Task objective = Your copy of the data should match it exactly, leaving out only the pictures.

Stored data
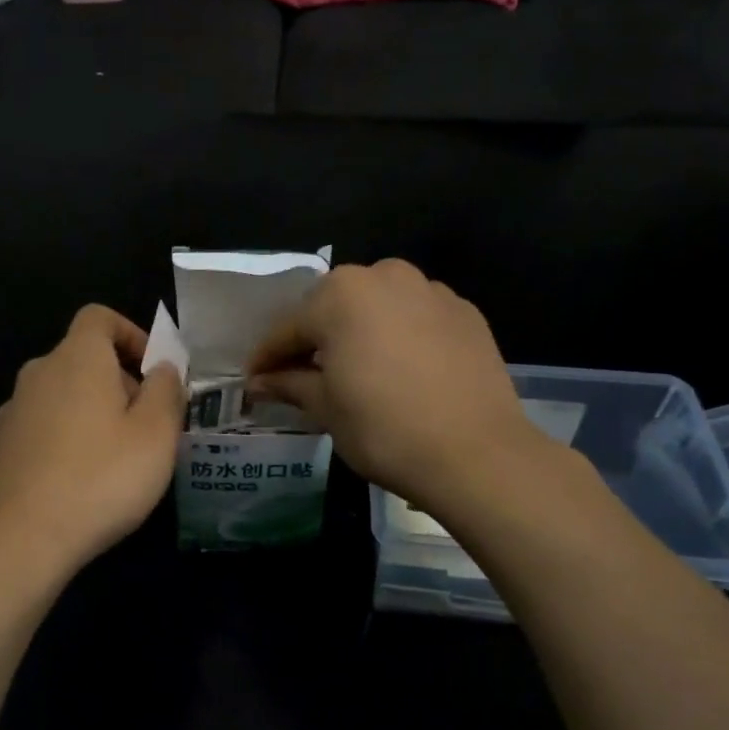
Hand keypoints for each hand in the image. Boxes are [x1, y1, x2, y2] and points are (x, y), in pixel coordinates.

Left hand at [0, 305, 183, 571]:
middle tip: (149, 426)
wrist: (19, 538)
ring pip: (64, 396)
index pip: (99, 317)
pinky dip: (69, 439)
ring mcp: (14, 412)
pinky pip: (45, 427)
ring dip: (95, 413)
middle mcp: (39, 374)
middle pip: (84, 359)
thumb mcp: (156, 434)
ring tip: (120, 458)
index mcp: (77, 358)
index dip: (132, 334)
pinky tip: (85, 481)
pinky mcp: (3, 448)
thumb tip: (162, 368)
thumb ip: (166, 391)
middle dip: (120, 382)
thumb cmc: (100, 478)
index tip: (154, 372)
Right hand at [247, 260, 551, 518]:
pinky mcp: (464, 311)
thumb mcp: (326, 408)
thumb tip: (259, 381)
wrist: (475, 453)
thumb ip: (289, 384)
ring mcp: (429, 290)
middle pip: (332, 307)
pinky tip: (399, 368)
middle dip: (313, 338)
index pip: (288, 328)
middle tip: (302, 375)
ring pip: (376, 306)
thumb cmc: (384, 429)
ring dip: (357, 331)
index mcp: (340, 296)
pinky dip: (397, 335)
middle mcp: (384, 277)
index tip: (253, 380)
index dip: (267, 357)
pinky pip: (414, 316)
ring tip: (353, 369)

Answer section =
Hand keypoints for each hand in the image. Boxes are [x1, y1, x2, y2] and points are (x, y), in pixel coordinates.

Left hand at [0, 305, 183, 571]:
middle tip: (149, 426)
wrist: (19, 538)
ring pip: (64, 396)
index pip: (99, 317)
pinky dip: (69, 439)
ring mcp: (14, 412)
pinky pip: (45, 427)
ring dip: (95, 413)
middle mcp: (39, 374)
middle pip: (84, 359)
thumb mcp: (156, 434)
ring tip: (120, 458)
index mcp: (77, 358)
index dip: (132, 334)
pinky tip: (85, 481)
pinky mcp: (3, 448)
thumb tip: (162, 368)
thumb ip: (166, 391)
middle dip: (120, 382)
thumb cmc: (100, 478)
index tip: (154, 372)
Right hand at [247, 260, 551, 518]:
pinky mcp: (464, 311)
thumb mcp: (326, 408)
thumb tip: (259, 381)
wrist: (475, 453)
thumb ip: (289, 384)
ring mcp: (429, 290)
middle pip: (332, 307)
pinky tip: (399, 368)
middle dip: (313, 338)
index pip: (288, 328)
middle tip: (302, 375)
ring pip: (376, 306)
thumb cmc: (384, 429)
ring dip: (357, 331)
index mcp: (340, 296)
pinky dip: (397, 335)
middle mcp: (384, 277)
index tip: (253, 380)
index dip: (267, 357)
pinky pip: (414, 316)
ring tip: (353, 369)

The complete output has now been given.